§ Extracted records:
————

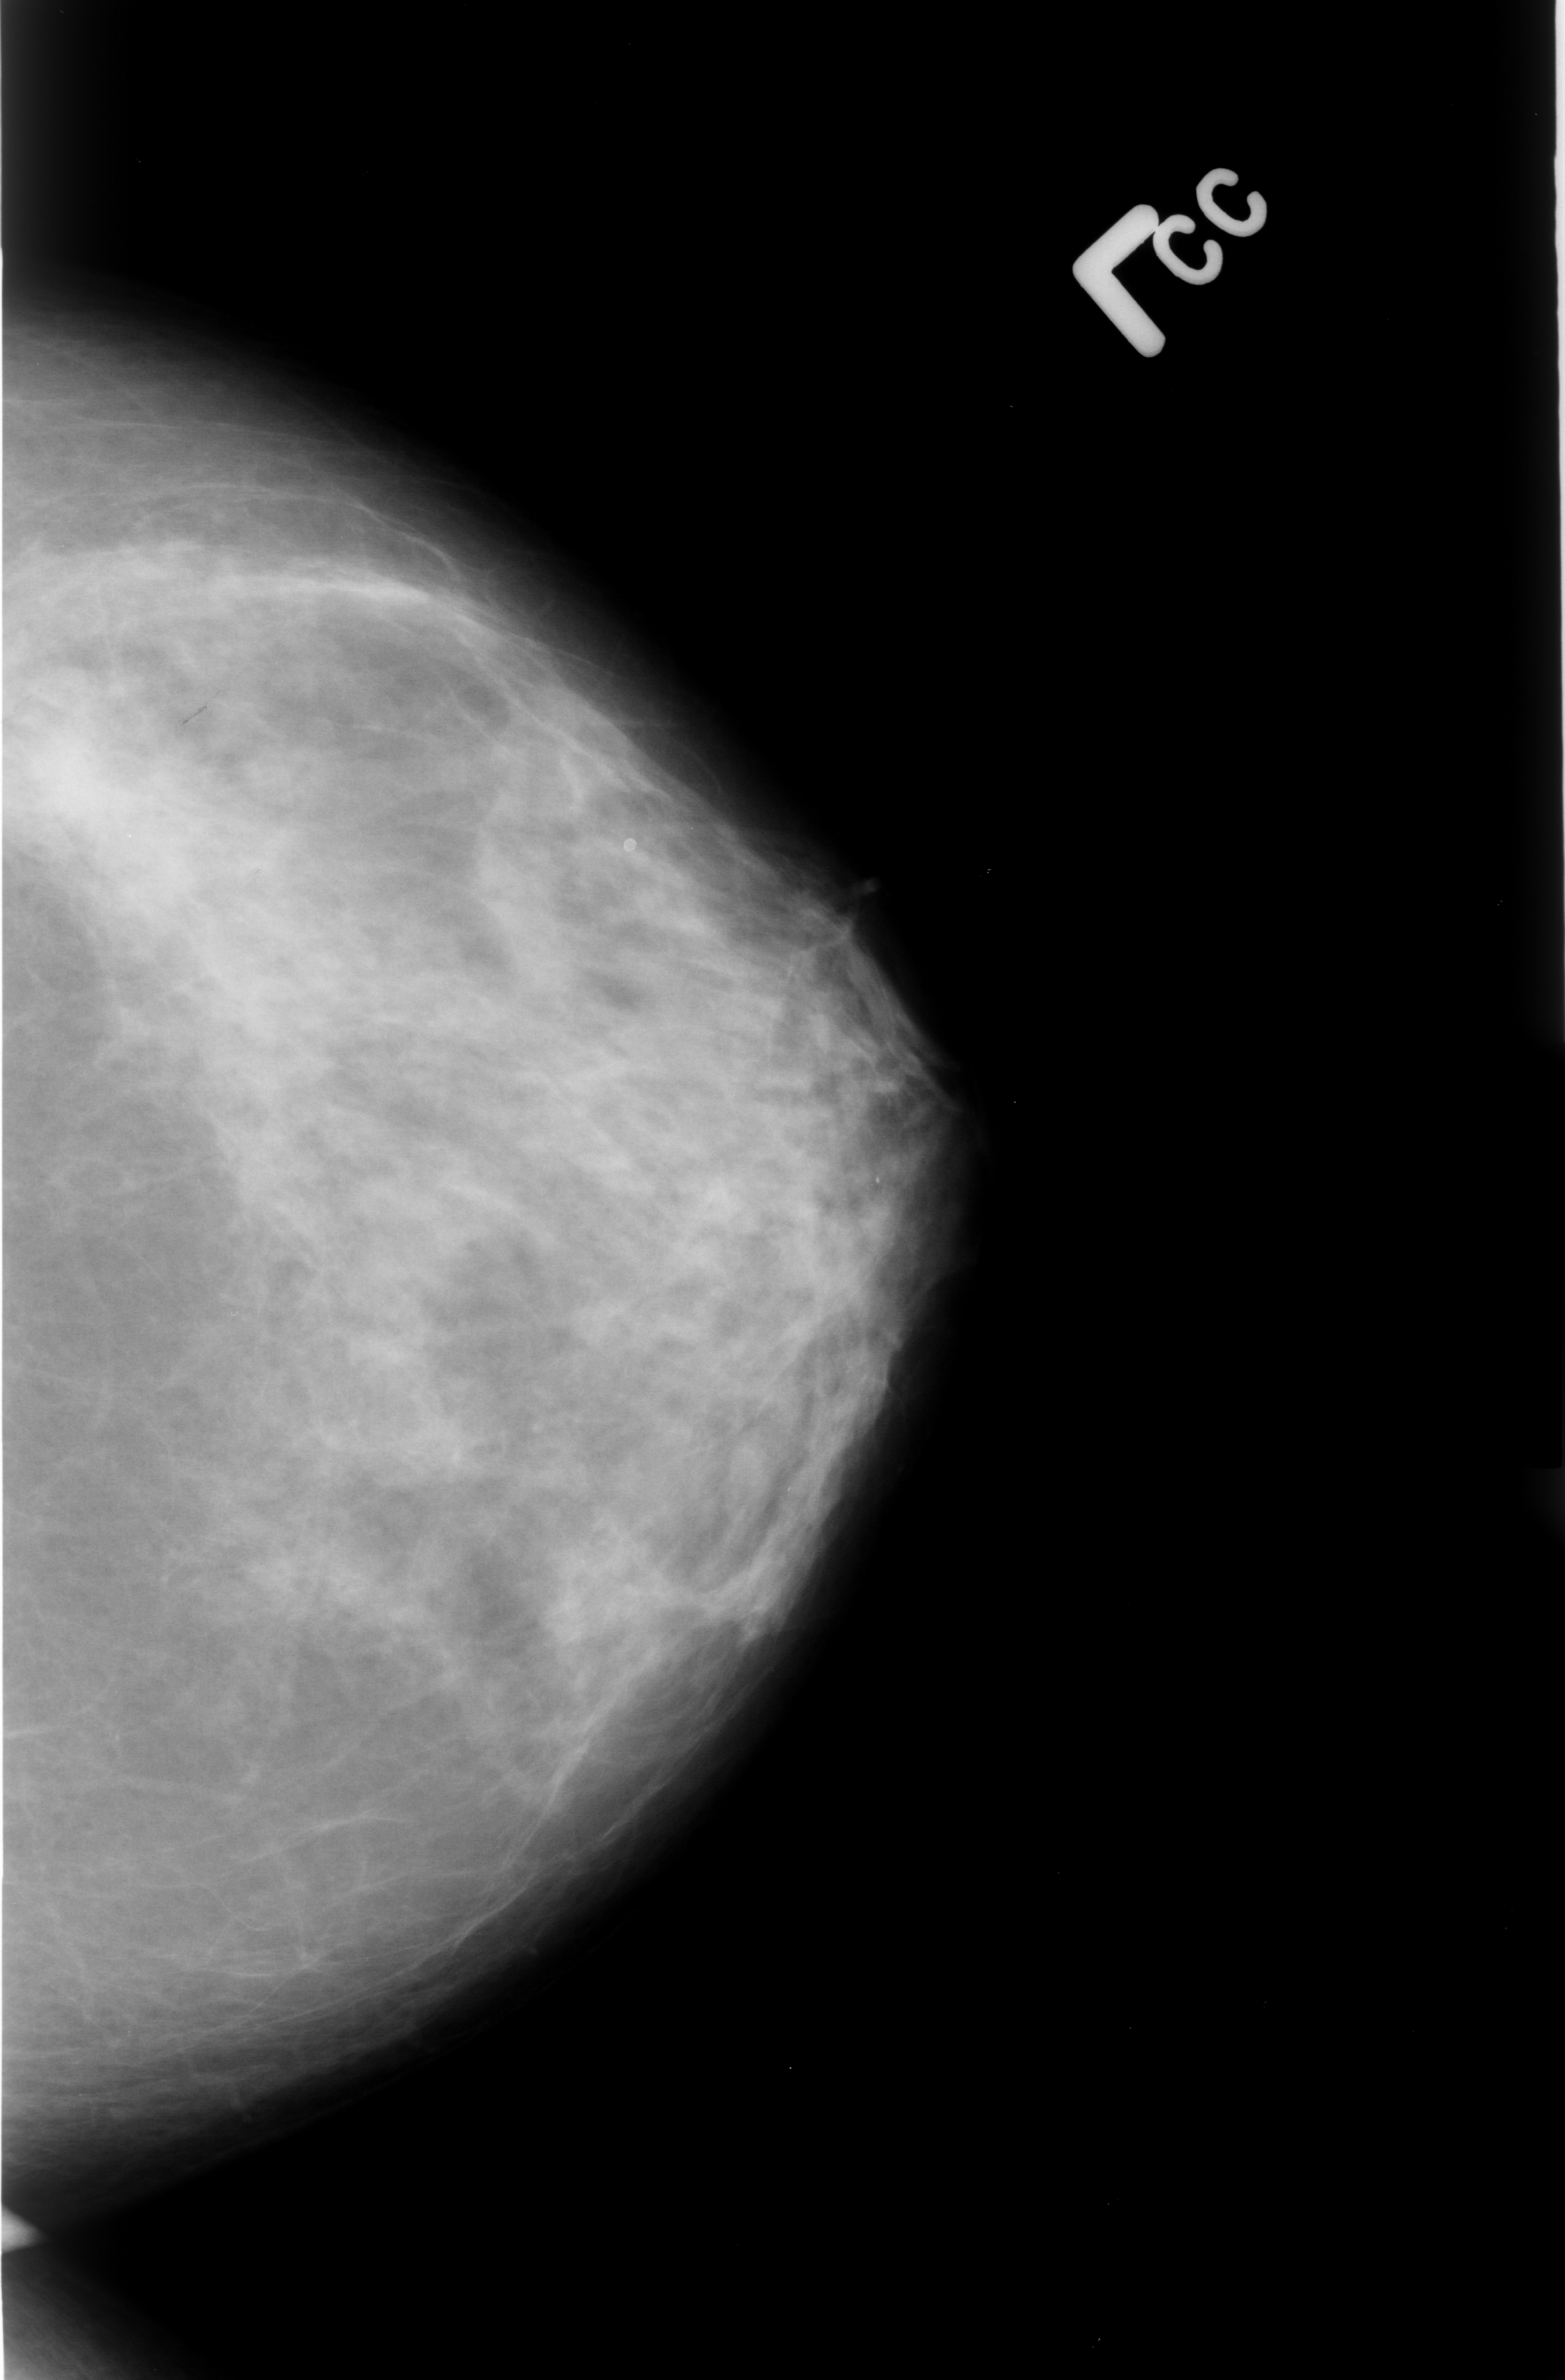
Mammogram (digitized film); left breast; CC view; breast composition: heterogeneously dense (BI-RADS density category 3 of 4); 1565 × 2380 image matrix.
Expert-marked regions of interest on this film, with their recorded descriptors:
- mass, shape irregular / architectural distortion, margins ill defined / spiculated; BI-RADS assessment category 4; pathology result (as recorded, not read from the image): malignant: bounding box (x1, y1, x2, y2) in pixels: (0, 687, 155, 876)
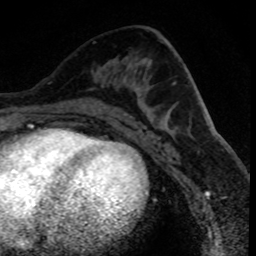
Breast MRI (dynamic contrast-enhanced), one axial slice; slice 42 of 80 in the series (ordered by position); cropped to one breast; dynamic contrast-enhanced series, time point 2 of 8 at this slice position (early post-contrast); 1.5 T; TE 4.2 ms, TR 7.1 ms; 256 × 256 image matrix, field of view 140 × 140 mm. Female patient.
Annotated regions visible in this slice (semi-automatically segmented with operator editing):
- enhancing-tissue mask used for the functional tumour volume (all voxels passing the contrast-enhancement thresholds inside the analysis volume; usually the tumour): bounding box [x1, y1, x2, y2] px = [84, 105, 86, 107]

————

§ Instructions for the task:
Please report all lines in the entries where "film" appears.

§ Exercise solution:
Mammogram (digitized film); left breast; CC view; breast composition: heterogeneously dense (BI-RADS density category 3 of 4); 1565 × 2380 image matrix.
Expert-marked regions of interest on this film, with their recorded descriptors:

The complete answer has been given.